> Data extract:
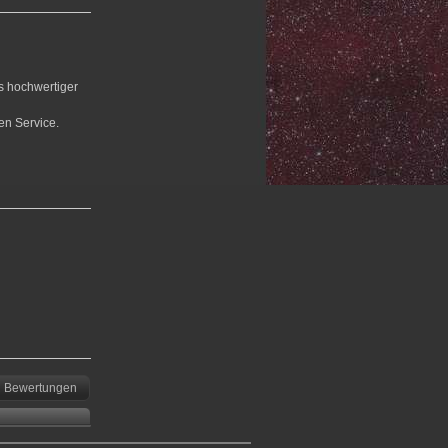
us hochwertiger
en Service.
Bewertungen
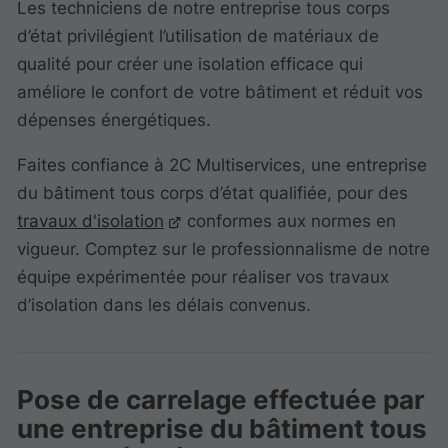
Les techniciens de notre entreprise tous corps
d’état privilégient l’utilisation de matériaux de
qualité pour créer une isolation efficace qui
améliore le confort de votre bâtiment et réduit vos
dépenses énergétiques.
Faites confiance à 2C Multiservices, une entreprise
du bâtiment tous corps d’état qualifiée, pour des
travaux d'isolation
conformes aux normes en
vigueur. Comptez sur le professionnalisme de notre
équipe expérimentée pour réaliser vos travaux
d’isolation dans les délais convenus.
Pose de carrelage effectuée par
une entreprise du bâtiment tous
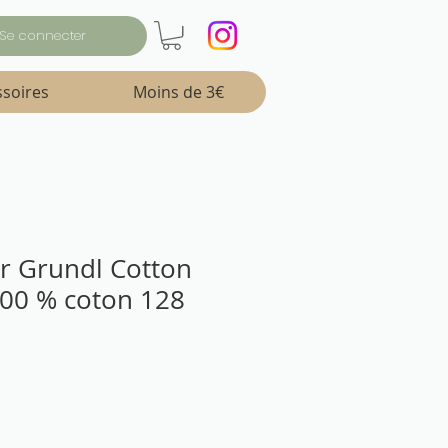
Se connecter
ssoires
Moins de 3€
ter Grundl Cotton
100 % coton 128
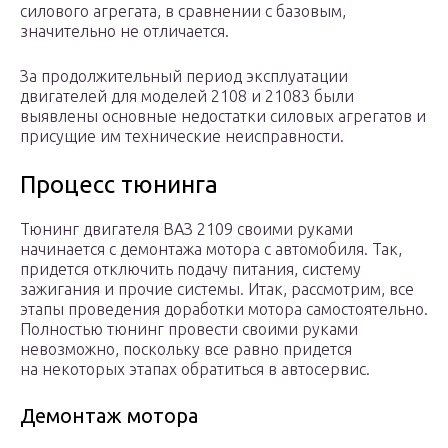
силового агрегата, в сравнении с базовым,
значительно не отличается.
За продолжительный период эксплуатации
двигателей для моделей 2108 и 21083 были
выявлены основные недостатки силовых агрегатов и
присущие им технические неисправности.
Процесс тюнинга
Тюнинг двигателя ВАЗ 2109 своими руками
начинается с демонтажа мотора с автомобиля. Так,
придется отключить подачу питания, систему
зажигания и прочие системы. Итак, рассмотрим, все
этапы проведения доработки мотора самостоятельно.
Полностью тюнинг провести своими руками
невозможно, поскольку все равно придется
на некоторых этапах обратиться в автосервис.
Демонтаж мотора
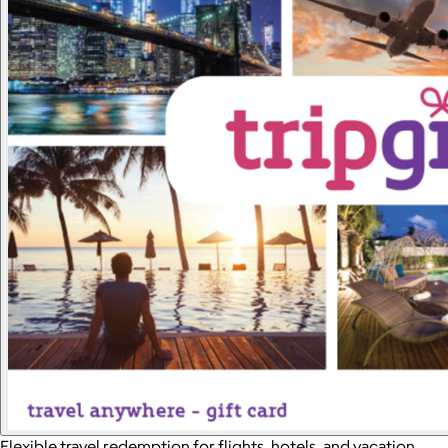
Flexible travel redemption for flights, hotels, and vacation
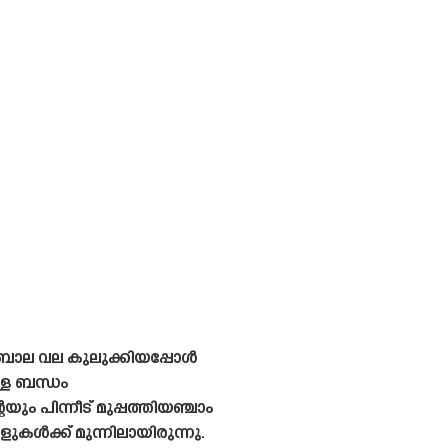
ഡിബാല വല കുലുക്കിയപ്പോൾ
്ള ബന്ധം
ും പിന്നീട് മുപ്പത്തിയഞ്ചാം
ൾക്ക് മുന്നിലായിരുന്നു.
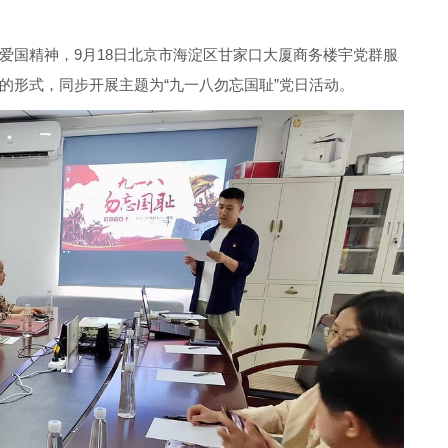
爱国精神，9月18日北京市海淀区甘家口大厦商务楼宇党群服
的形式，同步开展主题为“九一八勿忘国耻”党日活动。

> What to work on: Everything in the material above is to be reproduced exactly, pictures aside.

> Response below:
us hochwertiger
en Service.
Bewertungen
Les techniciens de notre entreprise tous corps
d’état privilégient l’utilisation de matériaux de
qualité pour créer une isolation efficace qui
améliore le confort de votre bâtiment et réduit vos
dépenses énergétiques.
Faites confiance à 2C Multiservices, une entreprise
du bâtiment tous corps d’état qualifiée, pour des
travaux d'isolation
conformes aux normes en
vigueur. Comptez sur le professionnalisme de notre
équipe expérimentée pour réaliser vos travaux
d’isolation dans les délais convenus.
Pose de carrelage effectuée par
une entreprise du bâtiment tous
Se connecter
ssoires
Moins de 3€
ter Grundl Cotton
100 % coton 128
силового агрегата, в сравнении с базовым,
значительно не отличается.
За продолжительный период эксплуатации
двигателей для моделей 2108 и 21083 были
выявлены основные недостатки силовых агрегатов и
присущие им технические неисправности.
Процесс тюнинга
Тюнинг двигателя ВАЗ 2109 своими руками
начинается с демонтажа мотора с автомобиля. Так,
придется отключить подачу питания, систему
зажигания и прочие системы. Итак, рассмотрим, все
этапы проведения доработки мотора самостоятельно.
Полностью тюнинг провести своими руками
невозможно, поскольку все равно придется
на некоторых этапах обратиться в автосервис.
Демонтаж мотора
Flexible travel redemption for flights, hotels, and vacation
ഡിബാല വല കുലുക്കിയപ്പോൾ
്ള ബന്ധം
ും പിന്നീട് മുപ്പത്തിയഞ്ചാം
ൾക്ക് മുന്നിലായിരുന്നു.
爱国精神，9月18日北京市海淀区甘家口大厦商务楼宇党群服
的形式，同步开展主题为“九一八勿忘国耻”党日活动。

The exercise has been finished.